L’intero ciclo vitale del crostaceo dura, quindi, circa una quarantina di giorni benché in natura sia molto più probabile la sua fine anticipata, causa predazione ad opera di pesci e uccelli predatori, come purtroppo successo per la brulicante collettività comparsa presso il Monumento Nazionale di Wupatki, ben presto scoperta da un gruppo di falchi notturni minori (Chordeiles minor) che hanno accettato di buon grado l’opportunità di banchettare di un così apprezzabile ed insperato banchetto. Il che del resto, per quanto possiamo presumere, non dovrebbe aver impedito agli esemplari più veloci e cauti di scavare enfaticamente fino alla sepoltura delle proprie preziose uova e materiale genetico contenuto all’interno. Verso la perpetuazione di un’antica serie di geni, rivelatosi capaci di attraversare indefessi la pluralità degli anni trascorsi.

Spazzini per inclinazione innata, i gamberi girino mangiano pressoché qualsiasi cosa.

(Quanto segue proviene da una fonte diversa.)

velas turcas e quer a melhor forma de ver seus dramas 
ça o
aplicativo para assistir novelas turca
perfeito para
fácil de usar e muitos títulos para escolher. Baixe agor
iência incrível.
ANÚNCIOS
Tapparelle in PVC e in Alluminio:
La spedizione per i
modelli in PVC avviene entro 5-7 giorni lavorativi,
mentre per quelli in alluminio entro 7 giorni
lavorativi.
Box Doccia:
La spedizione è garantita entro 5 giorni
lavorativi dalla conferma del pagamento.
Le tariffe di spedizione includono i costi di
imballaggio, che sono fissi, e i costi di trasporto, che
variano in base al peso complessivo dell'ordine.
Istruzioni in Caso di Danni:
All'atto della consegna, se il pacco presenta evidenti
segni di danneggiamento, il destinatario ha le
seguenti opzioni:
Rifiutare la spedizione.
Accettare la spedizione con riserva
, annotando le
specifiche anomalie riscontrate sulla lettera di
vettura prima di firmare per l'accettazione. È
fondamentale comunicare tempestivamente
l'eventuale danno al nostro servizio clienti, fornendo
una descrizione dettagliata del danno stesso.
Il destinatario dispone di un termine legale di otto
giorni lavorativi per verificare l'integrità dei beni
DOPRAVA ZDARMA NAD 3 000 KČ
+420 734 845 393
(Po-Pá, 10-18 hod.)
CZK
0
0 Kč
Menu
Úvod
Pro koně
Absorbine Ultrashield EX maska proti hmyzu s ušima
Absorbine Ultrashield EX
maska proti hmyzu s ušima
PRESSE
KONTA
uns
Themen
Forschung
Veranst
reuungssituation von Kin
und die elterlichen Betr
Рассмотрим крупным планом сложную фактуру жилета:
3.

Ormai da tempo, tuttavia, gli appassionati hanno individuato uno dei loro cibi preferiti nelle carote tagliate a fette, qualcosa che assai difficilmente potrebbero riuscire ad assaporare in natura.

Forme di vita in apparenza inusitate, che tuttavia appartengono all’ambiente da un periodo ancor più lungo, e ininterrotto, di quanto sia possibile anche soltanto far risalire il nostro sguardo indagatore. Aprendo la fantasia nei confronti di un tempo in cui le regole dell’ecosistema erano sostanzialmente diverse, sebbene dovessero rispondere alla stessa serie di nozioni imprescindibili e continuative nel tempo.

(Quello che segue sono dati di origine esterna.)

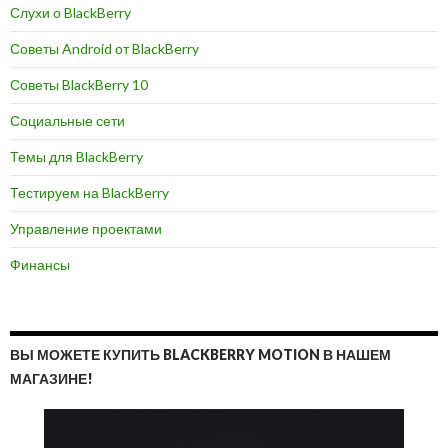
Слухи о BlackBerry
Советы Android от BlackBerry
Советы BlackBerry 10
Социальные сети
Темы для BlackBerry
Тестируем на BlackBerry
Управление проектами
Финансы
ВЫ МОЖЕТЕ КУПИТЬ BLACKBERRY MOTION В НАШЕМ
МАГАЗИНЕ!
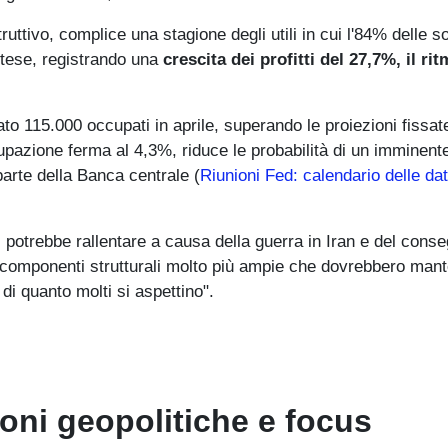
ruttivo, complice una stagione degli utili in cui l'84% delle s
attese, registrando una
crescita dei profitti del 27,7%, il ri
o 115.000 occupati in aprile, superando le proiezioni fissat
cupazione ferma al 4,3%, riduce le probabilità di un imminent
parte della Banca centrale (
Riunioni Fed: calendario delle dat
 potrebbe rallentare a causa della guerra in Iran e del cons
e componenti strutturali molto più ampie che dovrebbero man
di quanto molti si aspettino".
ioni geopolitiche e focus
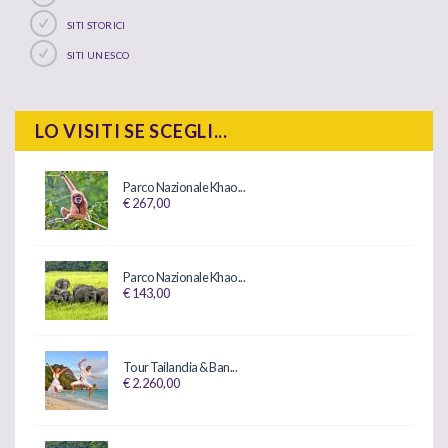
SITI STORICI
SITI UNESCO
LO VISITI SE SCEGLI...
Parco Nazionale Khao...
€ 267,00
Parco Nazionale Khao...
€ 143,00
Tour Tailandia & Ban...
€ 2.260,00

Come la ciclicità imperturbabile e il ritorno delle stagioni, una certezza dovuta all’asse d’inclinazione della Terra stessa… Che ancor per molti Eoni a partire da oggi, continuerà ad esistere invariato, tornando a colmare le profonde pozze del paesaggio indipendentemente dallo sguardo degli storici pronti a notarlo. Donando, con assoluta prevedibilità operativa, una nuova, breve ed eccitante vita ai suoi silenziosissimi occupanti.